Njoki Ngumi In unserer Arbeit der letzten Jahre habe ich gelernt, dass die Vermeidung unangenehmer Wahrheiten und das Ausbleiben eines Dialogs darüber eine wahrhaftige Hypothek auf unsere Zukunft ist. Es hilft, sich in der Gegenwart besser zu fühlen, aber es vergrößert die Probleme, die uns in der Zukunft beschäftigen werden, wenn wir diesen Gesprächen nicht mehr aus dem Weg gehen können. Die Klimakrise ist eine Realität. Und wenn wir jetzt Menschen, die im Recycling und Second-Hand-Markt ein Geschäft entwickelt haben, sagen: Ihr müsst damit aufhören, dann bedeutet das automatisch auch: Ihr habt keine Arbeit mehr. Das ist ein Problem, das es nicht gäbe, wenn wir vor drei Jahrzehnten gemeinschaftlich eine nachhaltige Textilindustrie aufgebaut hätten.
Stattdessen hauen die große Modelabels in immer schnellerem Takt Kollektionen raus, die nur für einen sehr kleinen Teil der Welt große Profite und Luxus bedeuten. Die Pandemie und unserer Umgang damit hat das noch einmal verdeutlicht, dass wir uns nach „Normalität“ sehnen, aber es gibt keine Normalität. Und genau darüber müssen wir miteinander ins Gespräch kommen. Wir müssen darüber sprechen, was wir als Gemeinschaft an unserem Verhalten verändern können.

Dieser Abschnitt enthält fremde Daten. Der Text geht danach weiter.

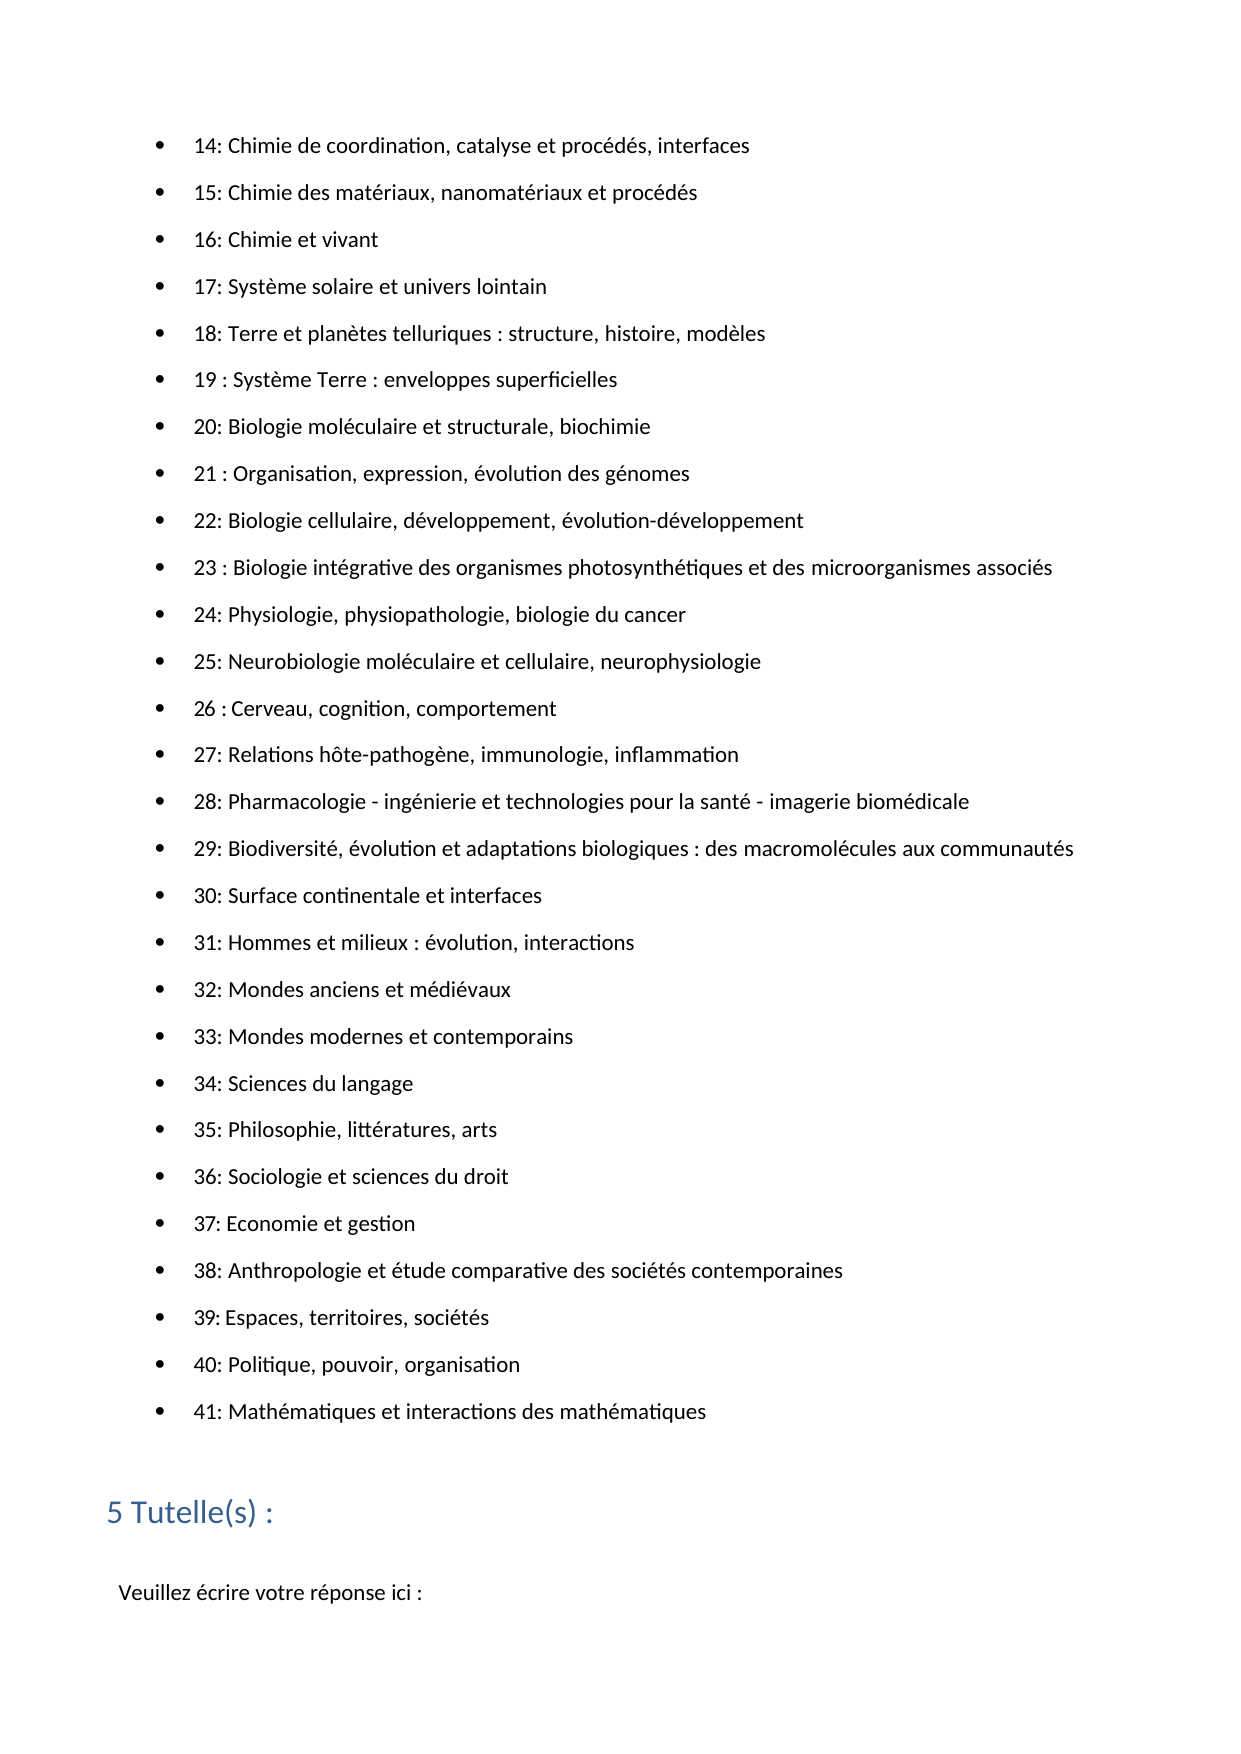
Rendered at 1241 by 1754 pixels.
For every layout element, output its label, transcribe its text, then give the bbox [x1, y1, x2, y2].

list 14: Chimie de coordination, catalyse et procédés, interfaces [156, 131, 1130, 159]
list 22: Biologie cellulaire, développement, évolution-développement [156, 506, 1130, 534]
list 29: Biodiversité, évolution et adaptations biologiques : des macromolécules aux communautés [156, 834, 1130, 862]
list 34: Sciences du langage [156, 1069, 1130, 1097]
text Veuillez écrire votre réponse ici : [118, 1578, 1130, 1607]
list 41: Mathématiques et interactions des mathématiques [156, 1397, 1130, 1425]
list 33: Mondes modernes et contemporains [156, 1022, 1130, 1050]
list 19 : Système Terre : enveloppes superficielles [156, 366, 1130, 394]
list 24: Physiologie, physiopathologie, biologie du cancer [156, 600, 1130, 628]
list 25: Neurobiologie moléculaire et cellulaire, neurophysiologie [156, 647, 1130, 675]
list 28: Pharmacologie - ingénierie et technologies pour la santé - imagerie biomédicale [156, 787, 1130, 816]
list 40: Politique, pouvoir, organisation [156, 1350, 1130, 1378]
list 37: Economie et gestion [156, 1209, 1130, 1237]
list 30: Surface continentale et interfaces [156, 881, 1130, 909]
list 21 : Organisation, expression, évolution des génomes [156, 459, 1130, 487]
list 18: Terre et planètes telluriques : structure, histoire, modèles [156, 319, 1130, 347]
list 35: Philosophie, littératures, arts [156, 1116, 1130, 1144]
list 20: Biologie moléculaire et structurale, biochimie [156, 412, 1130, 441]
list 27: Relations hôte-pathogène, immunologie, inflammation [156, 741, 1130, 769]
list 36: Sociologie et sciences du droit [156, 1162, 1130, 1191]
list 15: Chimie des matériaux, nanomatériaux et procédés [156, 178, 1130, 206]
list 16: Chimie et vivant [156, 225, 1130, 253]
list 38: Anthropologie et étude comparative des sociétés contemporaines [156, 1256, 1130, 1284]
list 17: Système solaire et univers lointain [156, 272, 1130, 300]
list 39: Espaces, territoires, sociétés [156, 1303, 1130, 1331]
subtitle 5 Tutelle(s) : [106, 1491, 1130, 1531]
list 26 : Cerveau, cognition, comportement [156, 694, 1130, 722]
list 31: Hommes et milieux : évolution, interactions [156, 928, 1130, 956]
list 23 : Biologie intégrative des organismes photosynthétiques et des microorganismes associés [156, 553, 1130, 581]
list 32: Mondes anciens et médiévaux [156, 975, 1130, 1003]
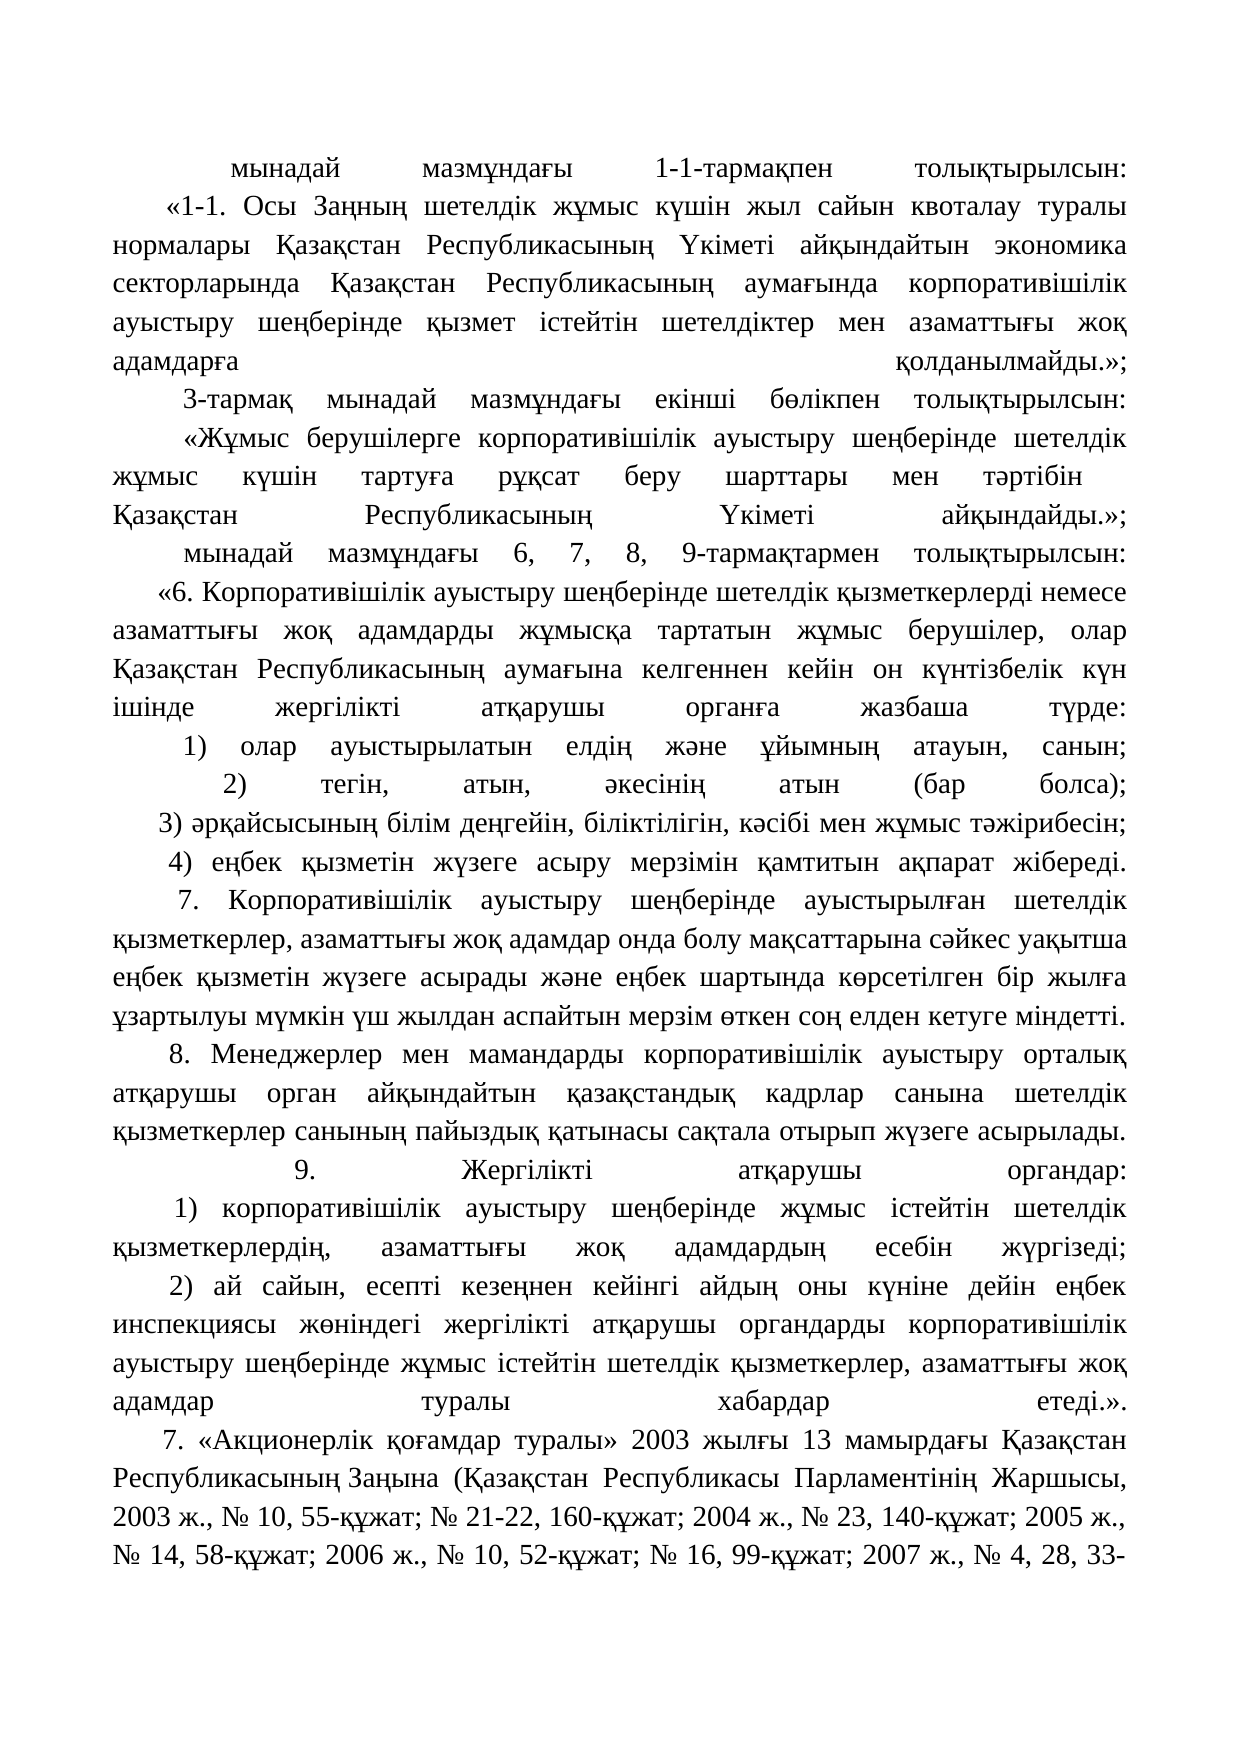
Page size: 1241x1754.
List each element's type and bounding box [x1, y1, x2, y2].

Wann haben Sie und Ihre Kolleg:innen sich als Kollektiv zusammengetan?
Njoki Ngumi The Nest Collective hat seine Arbeit 2012 aufgenommen und wir sind sehr stolz darüber, dass wir nun seit zehn Jahren bestehen. Das ist für Kollektive keine Selbstverständlichkeit. Und wir lernen kontinuierlich dazu und passen unsere Methoden der Zusammenarbeit immer wieder an. So ist das multi- und interdisziplinäre Arbeiten gewissermaßen ein Kontinuum im Wandel in unserer Arbeit. Diese Arbeit ist eine skulpturale Installation, ein Kino, aber von außen betrachtet auch eine Sound-Installation. Und schafft gleichzeitig eine große Nähe zwischen künstlerischem Ausdruck und wissenschaftlicher Expertise.
Sie schafft eine Begegnung aus Poesie und Intellekt.
Njoki Ngumi Ja, das ist eine schöne Beschreibung. Es geht uns darum, dass sie Menschen wirklich in diese Arbeit und die von uns gesammelten Stimmen und Perspektiven eintauchen. Nur so kann die Komplexität und die Dimension des Themas vermittelt werden.